Usage#
This page explains how to use VirtualiZarr today, by introducing the key concepts one-by-one.
Opening files as virtual datasets#
VirtualiZarr is for manipulating “virtual” references to pre-existing data stored on disk in a variety of formats, by representing it in terms of the Zarr data model of chunked N-dimensional arrays.
If we have a pre-existing netCDF file on disk:
import xarray as xr
# create an example pre-existing netCDF4 file
ds = xr.tutorial.open_dataset('air_temperature')
ds.to_netcdf('air.nc')
We can open a virtual representation of this file using open_virtual_dataset
.
from virtualizarr import open_virtual_dataset
vds = open_virtual_dataset('air.nc')
(Notice we did not have to explicitly indicate the file format, as open_virtual_dataset
will attempt to automatically infer it.)
Printing this “virtual dataset” shows that although it is an instance of xarray.Dataset
, unlike a typical xarray dataset, in addition to a few in-memory numpy arrays, it also wraps ManifestArray
objects.
vds
<xarray.Dataset> Size: 31MB
Dimensions: (lat: 25, lon: 53, time: 2920)
Coordinates:
* lat (lat) float32 100B 75.0 72.5 70.0 67.5 65.0 ... 22.5 20.0 17.5 15.0
* lon (lon) float32 212B 200.0 202.5 205.0 207.5 ... 325.0 327.5 330.0
* time (time) datetime64[ns] 23kB 2013-01-01 ... 2014-12-31T18:00:00
Data variables:
air (time, lat, lon) float64 31MB ManifestArray<shape=(2920, 25, 53)...
Attributes:
Conventions: COARDS
title: 4x daily NMC reanalysis (1948)
description: Data is from NMC initialized reanalysis\n(4x/day). These a...
platform: Model
references: http://www.esrl.noaa.gov/psd/data/gridded/data.ncep.reanaly...
Generally a “virtual dataset” is any xarray.Dataset
which wraps one or more ManifestArray
objects.
These particular ManifestArray
objects are each a virtual reference to some data in the air.nc
netCDF file, with the references stored in the form of “Chunk Manifests”.

__WORK TASK A__: Rewrite the text read from each of the two rows below, putting "Châssis" wherever "Chassis" appears and changing nothing else. Leave the pictures out of your answer.

__RECORDS SUPPLIED__:
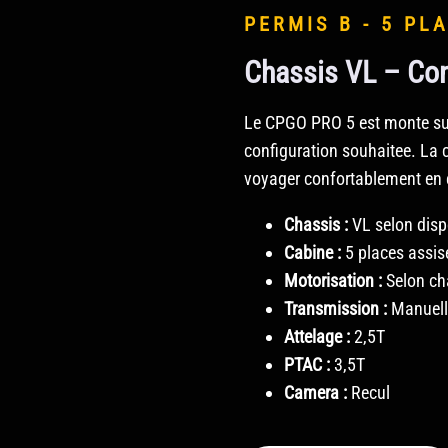
PERMIS B - 5 PL
Chassis VL – Con
Le CPGO PRO 5 est monte sur 
configuration souhaitee. La 
voyager confortablement en 
Chassis :
VL selon dispo
Cabine :
5 places assis
Motorisation :
Selon ch
Transmission :
Manuell
Attelage :
2,5T
PTAC :
3,5T
Camera :
Recul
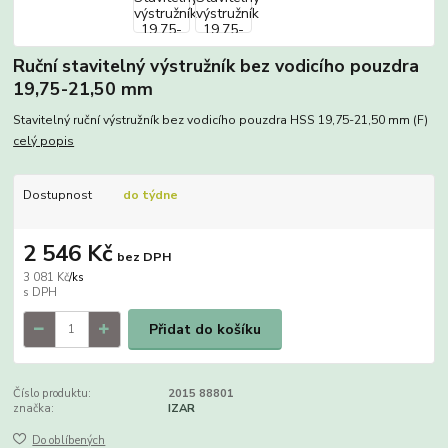
Ruční stavitelný výstružník bez vodicího pouzdra
19,75-21,50 mm
Stavitelný ruční výstružník bez vodicího pouzdra HSS 19,75-21,50 mm (F)
celý popis
Dostupnost
do týdne
2 546 Kč
bez DPH
3 081 Kč
/
ks
Přidat do košíku
Číslo produktu:
2015 88801
značka:
IZAR
Do oblíbených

__WORK TASK B__: Return the VirtualiZarr usage page from above in full, word for word.

__WRITTEN ANSWER A__:
PERMIS B - 5 PL
Châssis VL – Con
Le CPGO PRO 5 est monte sur 
configuration souhaitee. La 
voyager confortablement en 
Châssis :
VL selon dispo
Cabine :
5 places assis
Motorisation :
Selon ch
Transmission :
Manuell
Attelage :
2,5T
PTAC :
3,5T
Camera :
Recul
Ruční stavitelný výstružník bez vodicího pouzdra
19,75-21,50 mm
Stavitelný ruční výstružník bez vodicího pouzdra HSS 19,75-21,50 mm (F)
celý popis
Dostupnost
do týdne
2 546 Kč
bez DPH
3 081 Kč
/
ks
Přidat do košíku
Číslo produktu:
2015 88801
značka:
IZAR
Do oblíbených

__WRITTEN ANSWER B__:
Usage#
This page explains how to use VirtualiZarr today, by introducing the key concepts one-by-one.
Opening files as virtual datasets#
VirtualiZarr is for manipulating “virtual” references to pre-existing data stored on disk in a variety of formats, by representing it in terms of the Zarr data model of chunked N-dimensional arrays.
If we have a pre-existing netCDF file on disk:
import xarray as xr
# create an example pre-existing netCDF4 file
ds = xr.tutorial.open_dataset('air_temperature')
ds.to_netcdf('air.nc')
We can open a virtual representation of this file using open_virtual_dataset
.
from virtualizarr import open_virtual_dataset
vds = open_virtual_dataset('air.nc')
(Notice we did not have to explicitly indicate the file format, as open_virtual_dataset
will attempt to automatically infer it.)
Printing this “virtual dataset” shows that although it is an instance of xarray.Dataset
, unlike a typical xarray dataset, in addition to a few in-memory numpy arrays, it also wraps ManifestArray
objects.
vds
<xarray.Dataset> Size: 31MB
Dimensions: (lat: 25, lon: 53, time: 2920)
Coordinates:
* lat (lat) float32 100B 75.0 72.5 70.0 67.5 65.0 ... 22.5 20.0 17.5 15.0
* lon (lon) float32 212B 200.0 202.5 205.0 207.5 ... 325.0 327.5 330.0
* time (time) datetime64[ns] 23kB 2013-01-01 ... 2014-12-31T18:00:00
Data variables:
air (time, lat, lon) float64 31MB ManifestArray<shape=(2920, 25, 53)...
Attributes:
Conventions: COARDS
title: 4x daily NMC reanalysis (1948)
description: Data is from NMC initialized reanalysis\n(4x/day). These a...
platform: Model
references: http://www.esrl.noaa.gov/psd/data/gridded/data.ncep.reanaly...
Generally a “virtual dataset” is any xarray.Dataset
which wraps one or more ManifestArray
objects.
These particular ManifestArray
objects are each a virtual reference to some data in the air.nc
netCDF file, with the references stored in the form of “Chunk Manifests”.